We also hear about the fascinating process of adapting historical martial arts to seated fencing: how to adapt the system, how to create suitable seats and where to position people, and how a seated fencer can fence against someone standing up.
The rest of this email gets pretty heavy, so if you need cheering up, stick with the pear blossom. If you have the spoons, read on.
My mother is dying. Maybe a few weeks, maybe a few months. This was probably obvious from what I wrote last time, about dashing up to Scotland to see her, and that I’ve postponed a slew of podcast interviews and the planned Angelo smallsword video shoot.
Euphemism and denial have their place, but I do prefer plain talking, and facing things head-on. Here she is with my unreasonably tall nephew, at church on Easter Sunday. She was just well enough to go.
One major benefit of engaging with historical martial arts (at least the way I do it) is that we are constantly confronted with our own mortality, and by extension everyone else’s. Everybody dies, some sooner than others, despite what various billionaires and youtubers seem to think.

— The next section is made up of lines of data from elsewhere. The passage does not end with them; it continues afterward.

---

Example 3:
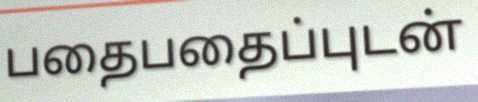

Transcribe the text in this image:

பதைபதைப்புடன்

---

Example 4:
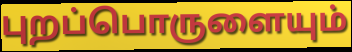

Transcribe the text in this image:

புறப்பொருளையும்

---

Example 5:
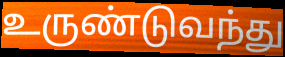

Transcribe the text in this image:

உருண்டுவந்து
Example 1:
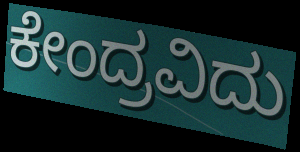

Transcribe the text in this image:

ಕೇಂದ್ರವಿದು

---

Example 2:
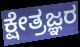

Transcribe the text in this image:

ಕ್ಷೇತ್ರಜ್ಞರ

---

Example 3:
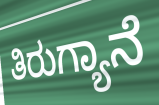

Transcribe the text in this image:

ತಿರುಗ್ಯಾನೆ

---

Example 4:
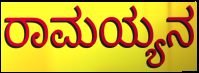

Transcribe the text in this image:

ರಾಮಯ್ಯನ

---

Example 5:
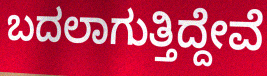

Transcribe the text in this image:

ಬದಲಾಗುತ್ತಿದ್ದೇವೆ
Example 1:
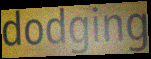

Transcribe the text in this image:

dodging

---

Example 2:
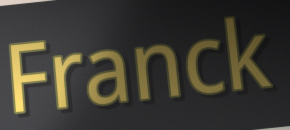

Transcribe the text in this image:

Franck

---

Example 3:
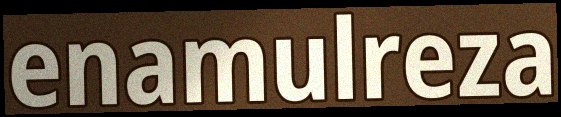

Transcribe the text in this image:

enamulreza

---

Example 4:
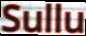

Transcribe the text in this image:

Sullu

So this is a disaster, but a natural one, one we saw coming (she was diagnosed with stage four cancer four years ago). The world will change shape entirely for me and my family, but we will adapt. When my wife lost her mother, my mum told her “you don’t get over it, you just get used to it”. And I think she’s right.
My perspective on death was set when I was 17, and my best friend’s sister, who was a few months younger than me, dropped dead of a brain aneurism with no warning at all. Here one minute, gone the next. Hers was the first funeral I ever attended, and it has put every other death in perspective. Losing my grandma the following year was awful, but a different kind of loss entirely.

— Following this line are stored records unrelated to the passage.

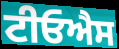
ਟੀਓਐਸ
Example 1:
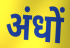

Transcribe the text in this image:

अंधों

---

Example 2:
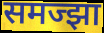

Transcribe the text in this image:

समज्झा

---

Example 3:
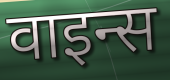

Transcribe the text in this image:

वाइन्स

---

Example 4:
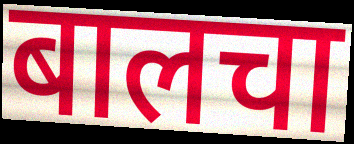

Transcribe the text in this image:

बालचा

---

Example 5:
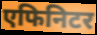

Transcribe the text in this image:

एफिनिटर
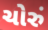
ચોરું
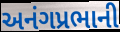
અનંગપ્રભાની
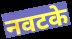
नवटके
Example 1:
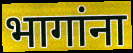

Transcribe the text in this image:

भागांना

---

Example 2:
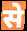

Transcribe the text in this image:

से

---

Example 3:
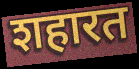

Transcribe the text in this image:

शहारत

Things to be grateful for include:
- I actually love my mum and she loves me. I once turned up at a friend’s house and she told me her mother had just died but she didn’t care because she hadn’t spoken to her in 30 years. And she really wasn’t bothered. Grief is the price we pay for love, and it’s totally worth it.
- We’ve known this was coming for a while, and have taken advantage of the time.
- We have access to state-of-the-art healthcare, which kept her alive (and teaching piano) this long, and is now making a dreadful process as painless as possible.
- My mum has had a good run. She’s 85, has been teaching piano for forty years, and retired on March 23rd this year. She has three kids, and seven grandkids, all of whom have come to see her since we got the news.
- She still has all her marbles. A bit scatty from chemo-brain perhaps, but she’s 100% herself, and able to make clear decisions about things she cares about. Warming up croissants in the oven, not the microwave, for example.
- My brother, my sister, and I are all doing well enough professionally that we can take as much time off as we need to look after her while she’s still with us, and to deal with the aftermath when she’s gone. This would be so much harder if we had to be careful not to take too much compassionate leave because we might get fired.
Speaking of which, I’ll be working as and when I feel up to it, or have time, given that I’m prioritising looking after my mum over everything else. All deadlines are suspended, and while I hope there will be newsletters and podcast episodes, and I’ll make some progress on the Vadi Companion, the Angelo project, and the wiki (huge chunks of it are now at the “copy this, paste that” stage, so require time and attention but no creative juice), I’m making no promises.
Here’s irony for you. My mum is the most reliable replier to this newsletter by far. It startled me the first time she did it, as I wasn’t aware she was on the list. I’ll miss getting those replies.
Winter is long, dark and dreary, but the flowers do come in the spring.